Tarea
Reescribe como tabla Markdown, con las columnas "N.º" y "Texto", todas las líneas desde la que contiene "ちゃんとやれば本当はできるのに、自信を失ってしまう子はたく" hasta la que contiene "器械運動、体育を通して自信を育むこと、そんなことを生きがい", ambas incluidas. Numera cada fila y omite las líneas en blanco.

[Datos proporcionados]

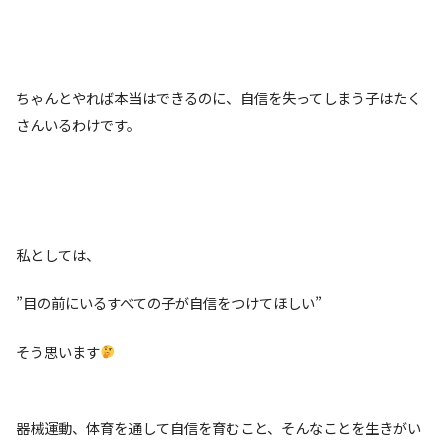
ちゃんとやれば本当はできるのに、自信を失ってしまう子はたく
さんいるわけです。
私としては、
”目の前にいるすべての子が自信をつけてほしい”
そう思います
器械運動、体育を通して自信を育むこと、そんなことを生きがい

[/Datos proporcionados]
[Datos proporcionados]

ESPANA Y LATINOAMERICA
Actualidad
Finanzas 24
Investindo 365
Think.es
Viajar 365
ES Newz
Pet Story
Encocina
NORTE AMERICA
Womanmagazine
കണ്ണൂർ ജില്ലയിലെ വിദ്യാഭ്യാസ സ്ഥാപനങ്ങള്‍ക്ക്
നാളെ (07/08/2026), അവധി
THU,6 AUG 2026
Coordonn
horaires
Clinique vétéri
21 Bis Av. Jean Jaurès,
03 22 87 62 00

[/Datos proporcionados]
[Datos proporcionados]

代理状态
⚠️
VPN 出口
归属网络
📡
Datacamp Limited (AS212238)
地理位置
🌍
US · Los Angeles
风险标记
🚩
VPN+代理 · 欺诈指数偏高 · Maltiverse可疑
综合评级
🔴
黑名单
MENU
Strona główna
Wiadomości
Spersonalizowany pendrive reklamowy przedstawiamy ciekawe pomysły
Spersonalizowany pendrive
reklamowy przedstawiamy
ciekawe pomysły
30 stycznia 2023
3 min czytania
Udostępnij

[/Datos proporcionados]

Resultado
| N.º | Texto |
|---|---|
| 1 | ちゃんとやれば本当はできるのに、自信を失ってしまう子はたく |
| 2 | さんいるわけです。 |
| 3 | 私としては、 |
| 4 | ”目の前にいるすべての子が自信をつけてほしい” |
| 5 | そう思います |
| 6 | 器械運動、体育を通して自信を育むこと、そんなことを生きがい |